Forgiate dalla natura
Le più famose sono le Giant’s Causeway nell’Irlanda del Nord oppure quelle che fanno da cornice alla cascata Svartifoss, uno dei simboli nazionali dell’Islanda. Ma se ne possono trovare anche più vicino a noi, come i Faraglioni dei Giganti di Aci Trezza e le gole dell’Alcantara, in Sicilia, o la scogliera di Capo Ferrato, in Sardegna.
Sto parlando delle colonne basaltiche, una delle meraviglie della natura che sembra scolpita a mano da un gigante ma ha un’affascinante spiegazione in seno alla geologia.
Partiamo dalla roccia: il basalto è una roccia di origine effusiva di origine vulcanica, di colore scuro o nero. Il termine “effusivo” sta a indicare che la solidificazione avviene esternamente alla crosta terrestre, contrariamente alle rocce di tipo “intrusive” che lo fanno all’interno della crosta terrestre.
A formare il basalto è l’incontro tra aria o acqua e il magma basaltico, ovvero il magma creato dalla fusione del mantello terrestre, che sarebbe lo strato della Terra che sta sotto la crosta terrestre.
Il materiale che si forma dal consolidarsi del magma è rinomata per la sua durezza e la sua resistenza.
Il nome “basalto” deriva dalla parola latina “basanites“, che significa appunto “roccia molto dura“.
La parte superiore della crosta oceanica è costituita in prevalenza da basalto.
Le colonne basaltiche
Veniamo alla formazione delle particolari colonne.
Il magma basaltico ha una temperatura tra i 1.000°C e i 1.500°C finché resta nel sottosuolo.
Essendo particolarmente fluido, sfrutta la frattura nella crosta terrestre per uscire in superficie, e si scontra con aria, acqua o, addirittura, ghiaccio. Viene quindi sottoposto a un rapidissimo raffreddamento (da 100-1500 gradi alla temperatura ambiente) che induce una contrazione e crea spaccature nella roccia: più è rapido il raffreddamento, più capillare sarà la spaccatura e quindi più piccole saranno le colonne. Il diametro potrà variare da pochi centimetri a qualche metro.
Sì, ma perché in colonne?
La pressione che si genera dalla contrazione dovuta al raffreddamento va smaltita dalla struttura: siccome in verticale si riesce a smaltire, le fratture si verificano solo in senso orizzontale lasciando la pietra integra per tutta la sua altezza.
Sì, ma perché esagonali?
Cominciamo col dire che non devono essere necessariamente esagonali, ma la definizione esatta è “a sezione prismatica”. Questo presuppone una forma regolare e ripetitiva, non necessariamente regolare.

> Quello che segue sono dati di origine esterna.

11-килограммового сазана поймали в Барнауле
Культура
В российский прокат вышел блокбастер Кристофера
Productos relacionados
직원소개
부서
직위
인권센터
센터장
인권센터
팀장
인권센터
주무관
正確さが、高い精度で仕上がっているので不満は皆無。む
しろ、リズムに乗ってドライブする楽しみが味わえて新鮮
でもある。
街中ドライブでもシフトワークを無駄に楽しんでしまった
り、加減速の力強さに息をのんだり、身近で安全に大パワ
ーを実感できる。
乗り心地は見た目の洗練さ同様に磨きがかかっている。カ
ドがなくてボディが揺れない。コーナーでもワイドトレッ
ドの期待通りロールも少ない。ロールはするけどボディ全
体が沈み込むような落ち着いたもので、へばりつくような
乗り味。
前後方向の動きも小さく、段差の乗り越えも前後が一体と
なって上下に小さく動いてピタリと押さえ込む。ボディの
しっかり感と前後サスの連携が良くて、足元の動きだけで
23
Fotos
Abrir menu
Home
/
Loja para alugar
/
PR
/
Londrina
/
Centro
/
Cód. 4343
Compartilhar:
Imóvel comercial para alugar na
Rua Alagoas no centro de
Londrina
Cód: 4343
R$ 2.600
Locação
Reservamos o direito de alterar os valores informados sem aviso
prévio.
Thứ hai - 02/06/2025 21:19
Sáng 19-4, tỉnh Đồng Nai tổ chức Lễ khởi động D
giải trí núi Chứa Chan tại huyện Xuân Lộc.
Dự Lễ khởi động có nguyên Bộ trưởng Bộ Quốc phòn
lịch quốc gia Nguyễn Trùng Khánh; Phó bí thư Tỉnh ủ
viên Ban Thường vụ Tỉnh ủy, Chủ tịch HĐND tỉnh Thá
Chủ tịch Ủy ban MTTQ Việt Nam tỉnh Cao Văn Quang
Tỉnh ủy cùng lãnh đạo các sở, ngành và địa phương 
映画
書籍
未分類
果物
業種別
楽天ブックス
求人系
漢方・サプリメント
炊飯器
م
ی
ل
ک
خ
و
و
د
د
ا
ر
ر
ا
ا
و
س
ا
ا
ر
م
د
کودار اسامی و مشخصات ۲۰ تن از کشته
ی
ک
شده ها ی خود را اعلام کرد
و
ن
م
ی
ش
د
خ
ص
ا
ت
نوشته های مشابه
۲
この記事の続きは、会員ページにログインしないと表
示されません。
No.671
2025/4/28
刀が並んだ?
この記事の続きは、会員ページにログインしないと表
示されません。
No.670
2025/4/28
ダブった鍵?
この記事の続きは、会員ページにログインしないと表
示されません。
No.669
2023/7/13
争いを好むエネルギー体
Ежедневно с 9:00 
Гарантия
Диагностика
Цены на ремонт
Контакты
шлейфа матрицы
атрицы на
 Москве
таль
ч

Benché lasci le spiegazioni più precise ai geologi, mi azzardo a semplificare il fenomeno con la considerazione che, sebbene le prime spaccature della roccia avvengano in modo casuale, il “sistema” roccia cerca il suo stato di minor energia o, in altre parole, lo stato in cui può rilasciare la maggiore quantità di energia in tempi brevi.
Sembra che il massimo dell’energia venga liberato proprio da una struttura di fessure con una trama esagonale. Per dirla da un altro punto di vista, viene rilasciata più energia per ogni crepa prodotta se queste si intersecano ad angoli di 120°, il che ci riporta alla figura esagonale.
Avendo a che fare con la natura e non con una squadra di geometri, è chiaro che non solo gli esagoni non saranno sempre perfetti ma, ogni tanto, ci scapperà anche qualche forma prismatica che dell’esagono è solo un lontano cugino.